• _EXERCISE DESCRIPTION_
Find every line in the records below that holds the word "Özellikle", and copy it out.

• _MATERIAL SHOWN_
--- --- ---

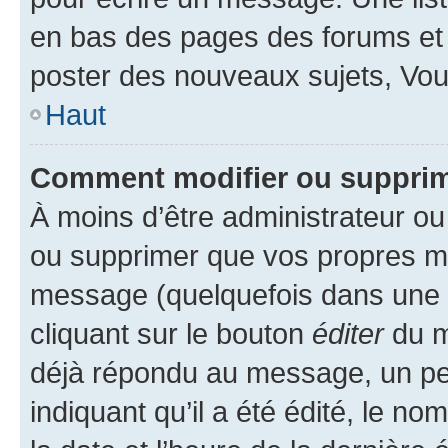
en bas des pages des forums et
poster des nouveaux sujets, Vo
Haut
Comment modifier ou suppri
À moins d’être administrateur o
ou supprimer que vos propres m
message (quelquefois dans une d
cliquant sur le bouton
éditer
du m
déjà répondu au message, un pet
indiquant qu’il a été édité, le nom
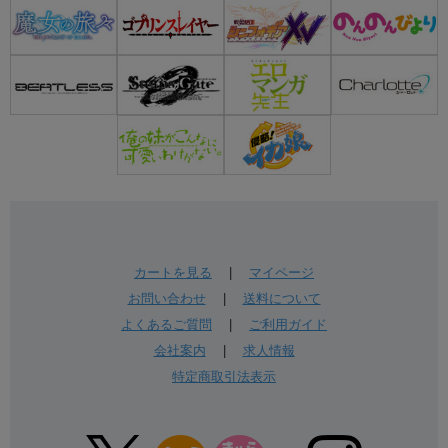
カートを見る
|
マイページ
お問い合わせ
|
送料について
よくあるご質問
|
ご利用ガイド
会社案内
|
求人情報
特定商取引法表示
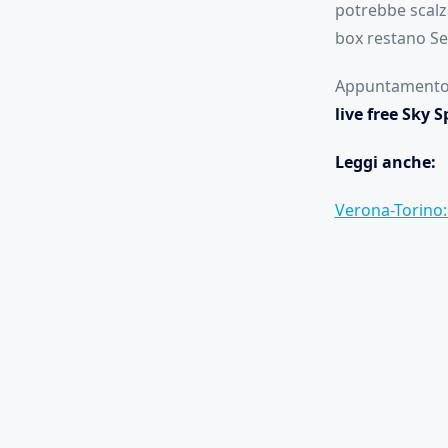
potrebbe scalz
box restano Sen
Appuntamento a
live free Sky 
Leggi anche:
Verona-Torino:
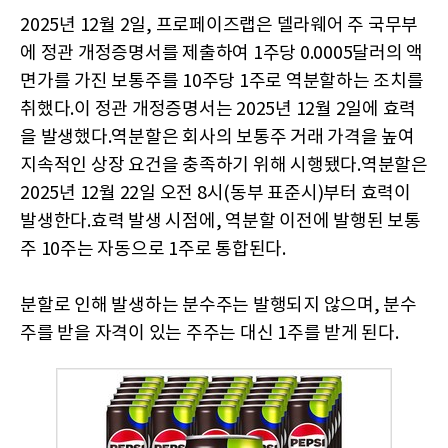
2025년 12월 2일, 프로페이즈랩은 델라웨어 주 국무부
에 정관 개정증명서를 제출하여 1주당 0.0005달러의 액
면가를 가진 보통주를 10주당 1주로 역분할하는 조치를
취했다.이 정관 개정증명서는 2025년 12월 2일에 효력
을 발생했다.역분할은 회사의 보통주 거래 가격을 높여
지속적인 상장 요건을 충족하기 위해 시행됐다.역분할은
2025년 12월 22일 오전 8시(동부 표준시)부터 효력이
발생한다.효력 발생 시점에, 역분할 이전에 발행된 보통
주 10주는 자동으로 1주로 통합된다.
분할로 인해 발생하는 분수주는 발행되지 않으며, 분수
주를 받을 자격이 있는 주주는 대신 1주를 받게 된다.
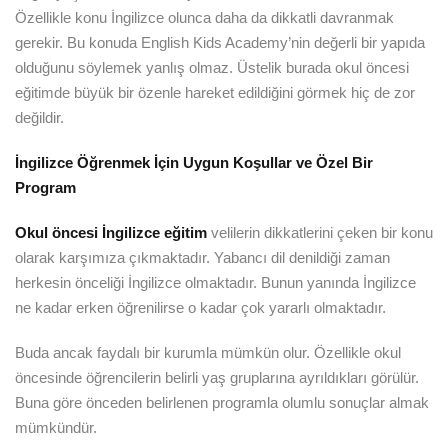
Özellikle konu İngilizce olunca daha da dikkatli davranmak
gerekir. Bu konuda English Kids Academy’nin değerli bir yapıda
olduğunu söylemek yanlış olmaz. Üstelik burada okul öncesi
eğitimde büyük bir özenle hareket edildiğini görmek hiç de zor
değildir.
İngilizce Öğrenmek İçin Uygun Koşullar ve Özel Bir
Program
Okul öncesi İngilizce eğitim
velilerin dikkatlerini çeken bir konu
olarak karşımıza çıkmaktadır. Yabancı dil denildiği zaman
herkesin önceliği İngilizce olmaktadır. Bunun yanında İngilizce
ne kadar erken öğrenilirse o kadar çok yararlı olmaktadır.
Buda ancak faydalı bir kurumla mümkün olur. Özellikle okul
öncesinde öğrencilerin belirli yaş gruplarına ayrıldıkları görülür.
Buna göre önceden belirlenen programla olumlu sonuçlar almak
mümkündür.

--- --- ---

• _ANSWER FOR THE TASK_
Özellikle konu İngilizce olunca daha da dikkatli davranmak
Buda ancak faydalı bir kurumla mümkün olur. Özellikle okul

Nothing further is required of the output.